Fix the Host header when using basic auth credentials in the URL.
---

diff --git a/tornado/simple_httpclient.py b/tornado/simple_httpclient.py
index aa2bec637..755c63ae0 100644
--- a/tornado/simple_httpclient.py
+++ b/tornado/simple_httpclient.py
@@ -259,7 +259,10 @@ class _HTTPConnection(object):
         if "Connection" not in self.request.headers:
             self.request.headers["Connection"] = "close"

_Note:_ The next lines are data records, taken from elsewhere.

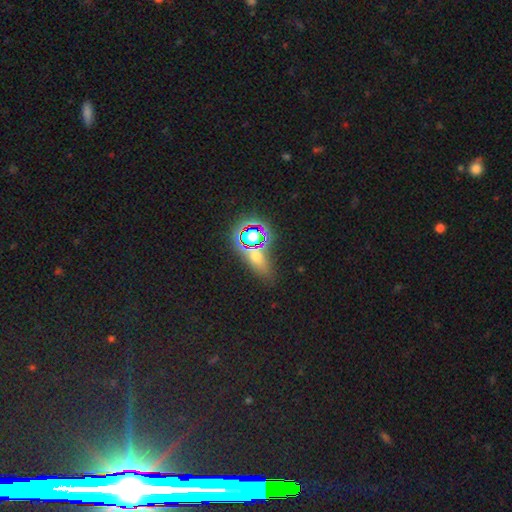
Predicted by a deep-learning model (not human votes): Smooth or featured? Predicted: star or artifact (p=0.62).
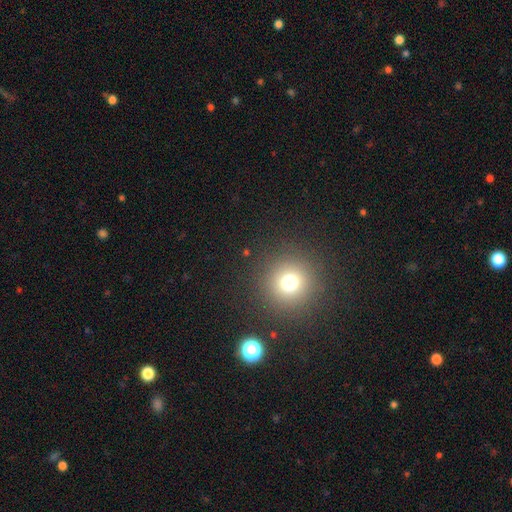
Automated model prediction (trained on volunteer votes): smooth_or_featured: smooth (p=0.58) [alt: star or artifact p=0.35]
how_rounded: round (p=0.95) [alt: in between p=0.04]
merging: none (p=0.91) [alt: minor disturbance p=0.04]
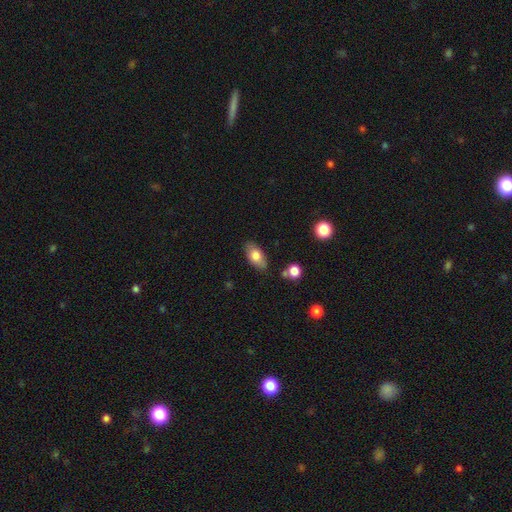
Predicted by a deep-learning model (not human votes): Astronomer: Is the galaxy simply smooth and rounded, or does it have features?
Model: smooth — 75%.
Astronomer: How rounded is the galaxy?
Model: in between — 90%.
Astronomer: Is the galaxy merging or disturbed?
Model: none — 77%.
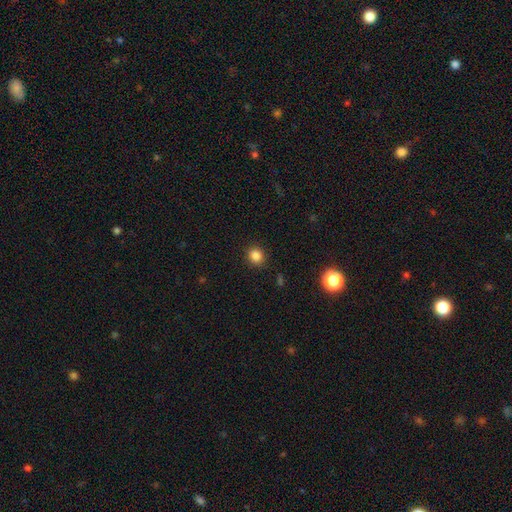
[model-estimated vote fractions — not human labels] A smooth galaxy with no disk features (85%) that is round (82%).

Vote fractions:
- Smooth or featured? smooth: 85% / star or artifact: 12% / featured or disk: 4%
- How rounded? round: 82% / in between: 17% / cigar-shaped: 1%
- Merging? none: 90% / minor disturbance: 7% / major disturbance: 2% / merger: 1%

         if "Host" not in self.request.headers:
-            self.request.headers["Host"] = parsed.netloc
+            if '@' in parsed.netloc:
+                self.request.headers["Host"] = parsed.netloc.rpartition('@')[-1]
+            else:
+                self.request.headers["Host"] = parsed.netloc
         username, password = None, None
         if parsed.username is not None:
             username, password = parsed.username, parsed.password
diff --git a/tornado/test/simple_httpclient_test.py b/tornado/test/simple_httpclient_test.py
index 1d26193fa..f2fc12d3b 100644
--- a/tornado/test/simple_httpclient_test.py
+++ b/tornado/test/simple_httpclient_test.py
@@ -3,6 +3,7 @@ from __future__ import absolute_import, division, with_statement
 import collections
 import gzip
 import logging
+import re
 import socket
 
 from tornado.ioloop import IOLoop
@@ -74,6 +75,10 @@ class SeeOther303GetHandler(RequestHandler):
         assert not self.request.body
         self.write("ok")
 
+class HostEchoHandler(RequestHandler):
+    def get(self):
+        self.write(self.request.headers["Host"])
+
 
 class SimpleHTTPClientTestCase(AsyncHTTPTestCase, LogTrapTestCase):
     def setUp(self):
@@ -95,6 +100,7 @@ class SimpleHTTPClientTestCase(AsyncHTTPTestCase, LogTrapTestCase):
             url("/no_content", NoContentHandler),
             url("/303_post", SeeOther303PostHandler),
             url("/303_get", SeeOther303GetHandler),
+            url("/host_echo", HostEchoHandler),
             ], gzip=True)
 
     def test_singleton(self):
@@ -239,3 +245,13 @@ class SimpleHTTPClientTestCase(AsyncHTTPTestCase, LogTrapTestCase):
         # 204 status with non-zero content length is malformed
         response = self.fetch("/no_content?error=1")
         self.assertEqual(response.code, 599)
+
+    def test_host_header(self):
+        host_re = re.compile(b("^localhost:[0-9]+$"))
+        response = self.fetch("/host_echo")
+        self.assertTrue(host_re.match(response.body))
+
+        url = self.get_url("/host_echo").replace("http://", "http://me:secret@")
+        self.http_client.fetch(url, self.stop)
+        response = self.wait()
+        self.assertTrue(host_re.match(response.body), response.body)
diff --git a/website/sphinx/releases/next.rst b/website/sphinx/releases/next.rst
index cc29c60b1..365e48b78 100644
--- a/website/sphinx/releases/next.rst
+++ b/website/sphinx/releases/next.rst
@@ -28,3 +28,5 @@ In progress
   method).
 * The ``Etag`` header is now returned on 304 responses to an ``If-None-Match``
   request, improving compatibility with some caches.
+* `tornado.simple_httpclient` no longer includes basic auth credentials
+  in the ``Host`` header when those credentials are extracted from the URL.